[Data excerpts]

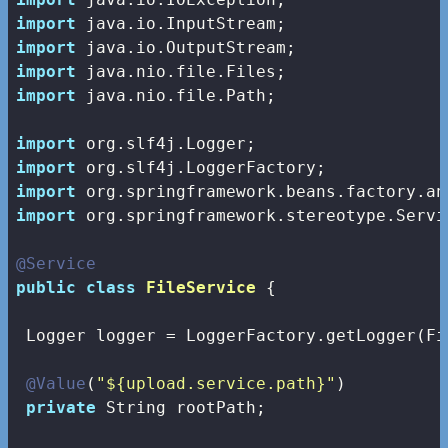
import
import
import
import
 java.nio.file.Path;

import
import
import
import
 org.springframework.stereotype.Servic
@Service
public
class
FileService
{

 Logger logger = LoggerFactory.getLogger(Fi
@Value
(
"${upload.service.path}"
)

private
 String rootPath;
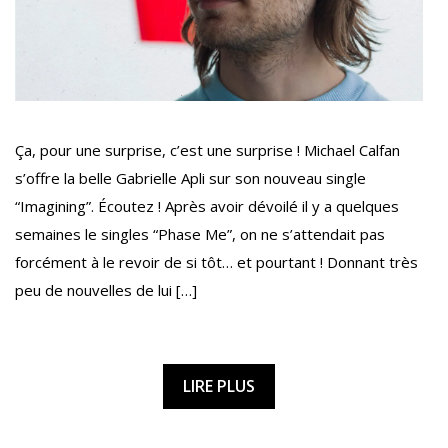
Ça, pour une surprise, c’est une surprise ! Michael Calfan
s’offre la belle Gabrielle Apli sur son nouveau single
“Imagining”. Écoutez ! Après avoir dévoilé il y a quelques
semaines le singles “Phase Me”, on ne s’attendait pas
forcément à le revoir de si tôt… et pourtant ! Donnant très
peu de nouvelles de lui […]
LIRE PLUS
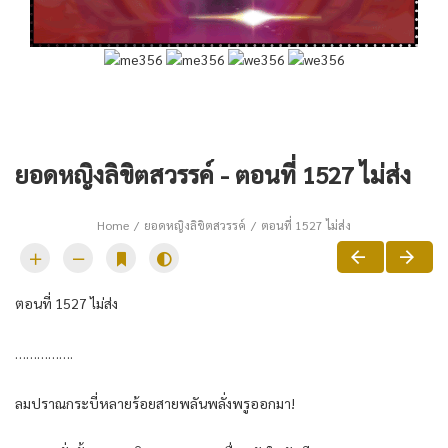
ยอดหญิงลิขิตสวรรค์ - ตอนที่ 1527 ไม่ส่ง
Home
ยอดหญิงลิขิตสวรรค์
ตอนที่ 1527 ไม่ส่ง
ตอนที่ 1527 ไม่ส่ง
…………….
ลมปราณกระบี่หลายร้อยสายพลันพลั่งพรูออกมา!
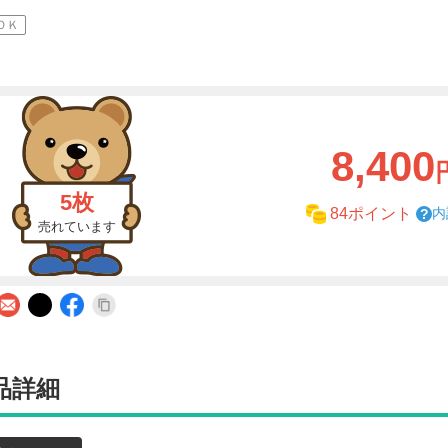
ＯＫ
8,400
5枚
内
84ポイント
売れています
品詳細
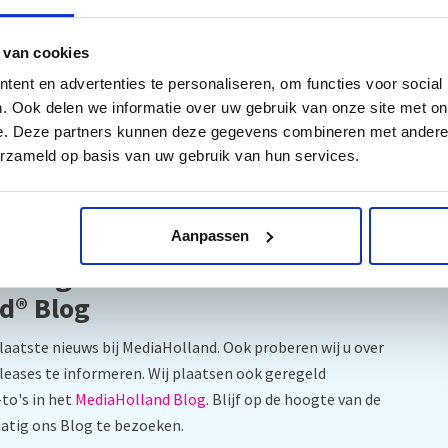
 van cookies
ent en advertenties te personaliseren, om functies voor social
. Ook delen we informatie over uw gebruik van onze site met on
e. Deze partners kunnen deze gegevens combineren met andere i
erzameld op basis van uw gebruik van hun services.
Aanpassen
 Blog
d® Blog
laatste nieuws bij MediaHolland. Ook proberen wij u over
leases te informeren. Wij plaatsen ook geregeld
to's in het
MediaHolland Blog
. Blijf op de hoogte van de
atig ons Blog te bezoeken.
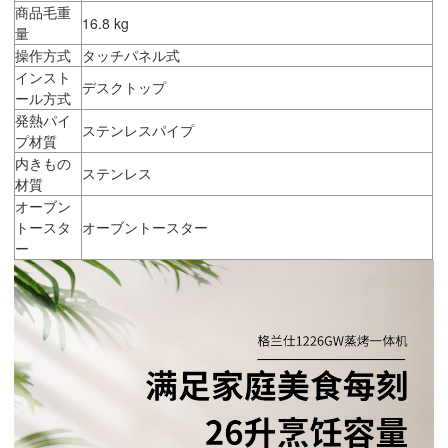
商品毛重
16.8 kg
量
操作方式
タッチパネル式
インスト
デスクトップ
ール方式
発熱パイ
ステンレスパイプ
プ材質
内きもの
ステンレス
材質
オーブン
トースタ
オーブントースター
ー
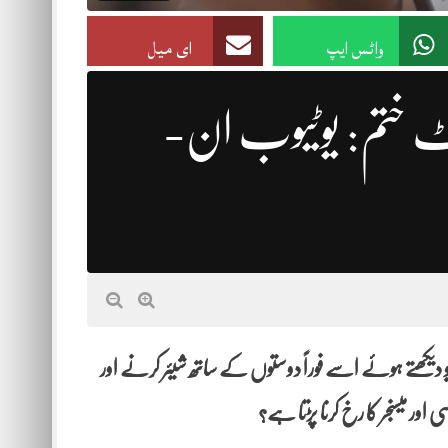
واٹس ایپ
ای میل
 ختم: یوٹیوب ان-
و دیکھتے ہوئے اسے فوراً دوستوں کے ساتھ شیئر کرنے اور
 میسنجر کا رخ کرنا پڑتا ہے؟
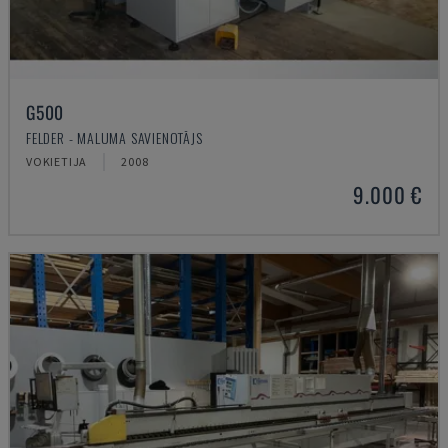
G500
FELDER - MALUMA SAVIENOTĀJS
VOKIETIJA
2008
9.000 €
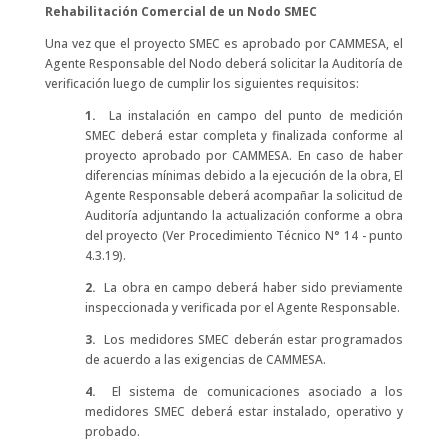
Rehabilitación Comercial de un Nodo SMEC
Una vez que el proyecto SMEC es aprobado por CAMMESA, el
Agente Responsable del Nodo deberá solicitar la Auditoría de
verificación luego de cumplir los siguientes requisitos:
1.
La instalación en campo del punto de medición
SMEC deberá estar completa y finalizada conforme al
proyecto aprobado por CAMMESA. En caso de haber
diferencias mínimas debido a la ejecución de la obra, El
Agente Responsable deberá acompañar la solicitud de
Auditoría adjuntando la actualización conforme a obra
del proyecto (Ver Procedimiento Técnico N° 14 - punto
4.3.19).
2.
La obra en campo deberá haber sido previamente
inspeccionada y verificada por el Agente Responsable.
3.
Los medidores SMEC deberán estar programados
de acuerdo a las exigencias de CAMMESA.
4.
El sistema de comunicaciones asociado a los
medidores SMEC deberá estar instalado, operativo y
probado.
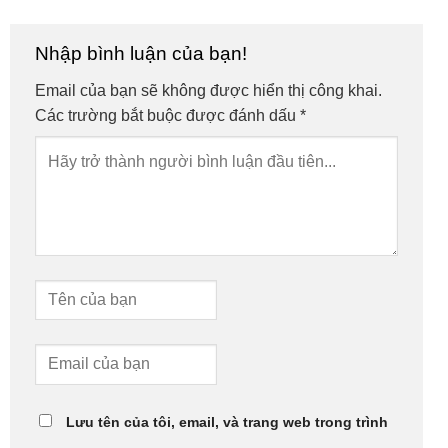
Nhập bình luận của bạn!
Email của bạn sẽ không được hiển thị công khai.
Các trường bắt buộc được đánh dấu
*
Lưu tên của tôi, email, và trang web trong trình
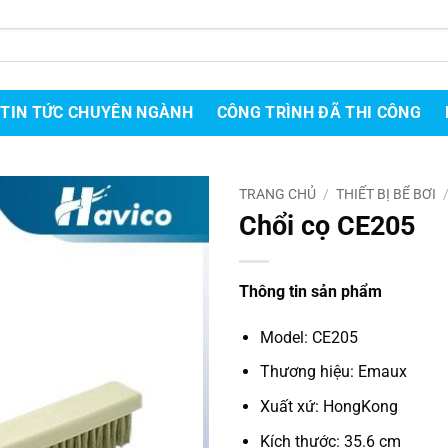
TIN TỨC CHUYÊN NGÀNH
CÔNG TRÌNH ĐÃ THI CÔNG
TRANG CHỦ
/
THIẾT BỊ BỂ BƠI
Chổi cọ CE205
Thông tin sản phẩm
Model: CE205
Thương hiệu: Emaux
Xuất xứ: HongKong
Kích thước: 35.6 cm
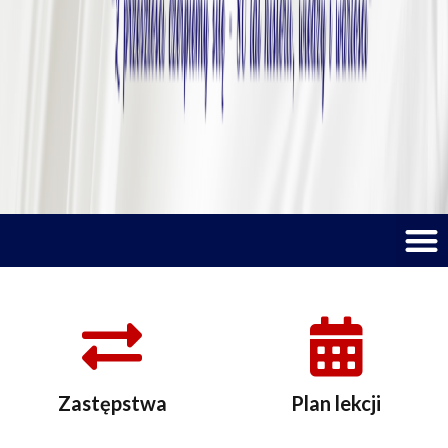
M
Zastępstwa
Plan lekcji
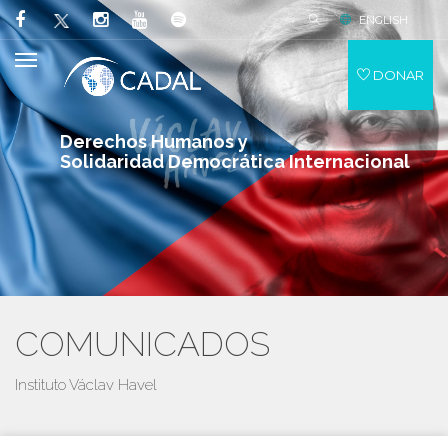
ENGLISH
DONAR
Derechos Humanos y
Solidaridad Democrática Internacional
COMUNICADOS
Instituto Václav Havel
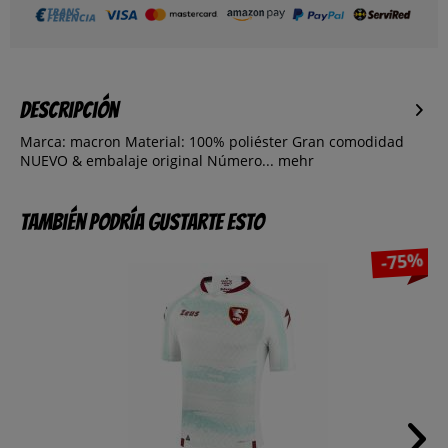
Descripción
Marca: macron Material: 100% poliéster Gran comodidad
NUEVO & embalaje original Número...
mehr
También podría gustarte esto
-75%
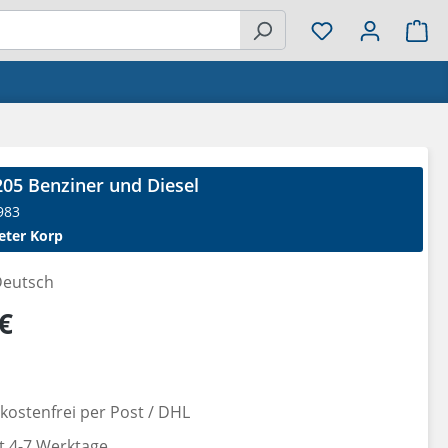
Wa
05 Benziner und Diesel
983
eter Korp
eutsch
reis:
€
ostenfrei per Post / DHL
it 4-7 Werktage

** Exercise requirements **
In your copy, include every record word for word but no pictures.

** Written response **
import
import
import
import
 java.nio.file.Path;

import
import
import
import
 org.springframework.stereotype.Servic
@Service
public
class
FileService
{

 Logger logger = LoggerFactory.getLogger(Fi
@Value
(
"${upload.service.path}"
)

private
 String rootPath;
Ça, pour une surprise, c’est une surprise ! Michael Calfan
s’offre la belle Gabrielle Apli sur son nouveau single
“Imagining”. Écoutez ! Après avoir dévoilé il y a quelques
semaines le singles “Phase Me”, on ne s’attendait pas
forcément à le revoir de si tôt… et pourtant ! Donnant très
peu de nouvelles de lui […]
LIRE PLUS
ยอดหญิงลิขิตสวรรค์ - ตอนที่ 1527 ไม่ส่ง
Home
ยอดหญิงลิขิตสวรรค์
ตอนที่ 1527 ไม่ส่ง
ตอนที่ 1527 ไม่ส่ง
…………….
ลมปราณกระบี่หลายร้อยสายพลันพลั่งพรูออกมา!
ＯＫ
8,400
5枚
内
84ポイント
売れています
品詳細
 van cookies
ent en advertenties te personaliseren, om functies voor social
. Ook delen we informatie over uw gebruik van onze site met on
e. Deze partners kunnen deze gegevens combineren met andere i
erzameld op basis van uw gebruik van hun services.
Aanpassen
 Blog
d® Blog
laatste nieuws bij MediaHolland. Ook proberen wij u over
leases te informeren. Wij plaatsen ook geregeld
to's in het
MediaHolland Blog
. Blijf op de hoogte van de
atig ons Blog te bezoeken.
商品毛重
16.8 kg
量
操作方式
タッチパネル式
インスト
デスクトップ
ール方式
発熱パイ
ステンレスパイプ
プ材質
内きもの
ステンレス
材質
オーブン
トースタ
オーブントースター
ー
واٹس ایپ
ای میل
 ختم: یوٹیوب ان-
و دیکھتے ہوئے اسے فوراً دوستوں کے ساتھ شیئر کرنے اور
 میسنجر کا رخ کرنا پڑتا ہے؟
G500
FELDER - MALUMA SAVIENOTĀJS
VOKIETIJA
2008
9.000 €
Rehabilitación Comercial de un Nodo SMEC
Una vez que el proyecto SMEC es aprobado por CAMMESA, el
Agente Responsable del Nodo deberá solicitar la Auditoría de
verificación luego de cumplir los siguientes requisitos:
1.
La instalación en campo del punto de medición
SMEC deberá estar completa y finalizada conforme al
proyecto aprobado por CAMMESA. En caso de haber
diferencias mínimas debido a la ejecución de la obra, El
Agente Responsable deberá acompañar la solicitud de
Auditoría adjuntando la actualización conforme a obra
del proyecto (Ver Procedimiento Técnico N° 14 - punto
4.3.19).
2.
La obra en campo deberá haber sido previamente
inspeccionada y verificada por el Agente Responsable.
3.
Los medidores SMEC deberán estar programados
de acuerdo a las exigencias de CAMMESA.
4.
El sistema de comunicaciones asociado a los
medidores SMEC deberá estar instalado, operativo y
probado.
Nhập bình luận của bạn!
Email của bạn sẽ không được hiển thị công khai.
Các trường bắt buộc được đánh dấu
*
Lưu tên của tôi, email, và trang web trong trình
TIN TỨC CHUYÊN NGÀNH
CÔNG TRÌNH ĐÃ THI CÔNG
TRANG CHỦ
/
THIẾT BỊ BỂ BƠI
Chổi cọ CE205
Thông tin sản phẩm
Model: CE205
Thương hiệu: Emaux
Xuất xứ: HongKong
Kích thước: 35.6 cm
M
Zastępstwa
Plan lekcji
ENGLISH
DONAR
Derechos Humanos y
Solidaridad Democrática Internacional
COMUNICADOS
Instituto Václav Havel
Descripción
Marca: macron Material: 100% poliéster Gran comodidad
NUEVO & embalaje original Número...
mehr
También podría gustarte esto
-75%
Wa
05 Benziner und Diesel
983
eter Korp
eutsch
reis:
€
ostenfrei per Post / DHL
it 4-7 Werktage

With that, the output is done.